# Large-scale Scientist Assessment Reveals: Modern AI Lacks Imagination and Critical Negation Capability in Scientific Innovation

> A large-scale assessment covering 120,000 preprints and involving 6749 scientists— the largest of its kind— found three key limitations of current AI in scientific hypothesis generation: non-reasoning models fall into "groupthink", all models fail to spontaneously propose null hypotheses, and automatic evaluation has weak consistency with human experts' judgments.
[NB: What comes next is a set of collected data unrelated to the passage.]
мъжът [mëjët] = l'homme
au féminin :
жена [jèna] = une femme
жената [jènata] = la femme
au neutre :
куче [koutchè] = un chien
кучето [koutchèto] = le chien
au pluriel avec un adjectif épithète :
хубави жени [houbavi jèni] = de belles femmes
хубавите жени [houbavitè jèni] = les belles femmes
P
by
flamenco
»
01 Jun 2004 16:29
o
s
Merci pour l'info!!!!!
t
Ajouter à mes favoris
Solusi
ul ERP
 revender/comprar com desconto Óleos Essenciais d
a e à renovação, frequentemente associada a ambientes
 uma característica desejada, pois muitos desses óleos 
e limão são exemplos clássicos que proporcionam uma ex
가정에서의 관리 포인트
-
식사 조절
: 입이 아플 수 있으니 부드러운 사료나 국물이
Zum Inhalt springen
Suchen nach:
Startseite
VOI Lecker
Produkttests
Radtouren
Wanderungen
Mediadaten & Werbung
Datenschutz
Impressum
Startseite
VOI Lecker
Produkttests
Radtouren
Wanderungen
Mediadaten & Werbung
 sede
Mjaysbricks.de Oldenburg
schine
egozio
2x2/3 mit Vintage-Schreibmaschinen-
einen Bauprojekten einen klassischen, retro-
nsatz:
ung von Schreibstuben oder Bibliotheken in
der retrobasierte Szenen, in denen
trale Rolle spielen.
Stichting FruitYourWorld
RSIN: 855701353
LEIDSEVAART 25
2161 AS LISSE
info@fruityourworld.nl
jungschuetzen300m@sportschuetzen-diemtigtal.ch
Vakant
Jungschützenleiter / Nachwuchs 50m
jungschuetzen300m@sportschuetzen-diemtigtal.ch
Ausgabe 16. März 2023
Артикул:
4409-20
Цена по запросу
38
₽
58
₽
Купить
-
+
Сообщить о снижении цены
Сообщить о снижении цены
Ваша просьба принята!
- 板块: [Openclaw Llm](https://www.zingnex.cn/en/forum/board/openclaw-llm)
- 发布时间: 2026-06-06T16:39:28.000Z
- 最近活动: 2026-06-09T02:21:19.466Z
- 热度: 84.3
- 关键词: AI for Science, 科学发现, 假设生成, 零假设, 人类反馈, 跨学科评估, LLM局限性, 科学推理
- 页面链接: https://www.zingnex.cn/en/forum/thread/ai-c90a8d49
- Canonical: https://www.zingnex.cn/forum/thread/ai-c90a8d49
- Markdown 来源: floors_fallback

---

## 【Introduction】Large-scale Scientist Assessment: Three Core Limitations of Modern AI in Scientific Innovation

A large-scale assessment that invited authors of 121,640 preprints and involved 6749 scientists found three core limitations of current AI in scientific hypothesis generation: non-reasoning models fall into "groupthink", all models fail to spontaneously propose null hypotheses, and automatic evaluation has weak consistency with human experts' judgments. The study also proposed a reward model based on human feedback, which can improve accuracy by 27%— approaching the consistency level of peer review.

## Research Background and Motivation

In recent years, optimistic predictions about AI accelerating scientific discovery have lacked empirical support. This study fills the gap by conducting the largest "scientist-in-the-loop" assessment to date. The research team invited authors of 121,640 recent preprints in biology, medicine, chemistry, and social sciences; eventually, 6749 scientists returned 25,139 sets of ratings, evaluating AI-generated follow-up research ideas from four dimensions: novelty, empirical feasibility, probability of being true, and willingness to adopt.

## Key Findings: Three Limitations of AI's Scientific Thinking

1. **Homogenized Thinking and Lack of Null Hypotheses**: Non-reasoning LLMs tend to fall into "groupthink", and all models cannot spontaneously propose null hypotheses (the core benchmark hypothesis in scientific research); 2. **Disciplinary Differences and Scientists' Preferences**: Social scientists are more tolerant of risk, senior scholars are stricter with AI-generated ideas, and scientists generally prefer ideas similar to their own views; 3. **Crisis in Automatic Evaluation Reliability**: Current automatic evaluation methods have weak consistency with human experts' judgments, and retrieval-augmented generation (RAG) and scientist personality prompts only bring marginal benefits.

## Breakthrough: Reward Model Based on Human Feedback

The research team proposed a post-training reward model based on human ratings. Using the Qwen3-14B model trained on 25,139 sets of human ratings, the results show: compared to SOTA models, accuracy increased by 27%, reaching the consistency level between independent peer reviewers, and effectively capturing differences in evaluation standards across different disciplines.

## Practical Implications and Future Directions

**Implications**: 1. AI is a collaborator that needs human guidance rather than a replacement; 2. Be alert to over-reliance on automatic evaluation metrics; 3. Pay attention to AI's performance differences across disciplines. **Improvement Directions**: Cultivate AI's critical negation thinking (proposing null hypotheses), systematically integrate human feedback into training and evaluation, and develop flexible systems that adapt across domains.

## Conclusion: AI-Human Collaboration is the Future of Scientific Innovation

Current AI lacks the ability to propose disruptive hypotheses and engage in critical negation; its ideas are confined to known paths. The most valuable scientific discoveries in the future will still require deep collaboration between humans and AI, and human wisdom remains the core of proposing transformative scientific questions.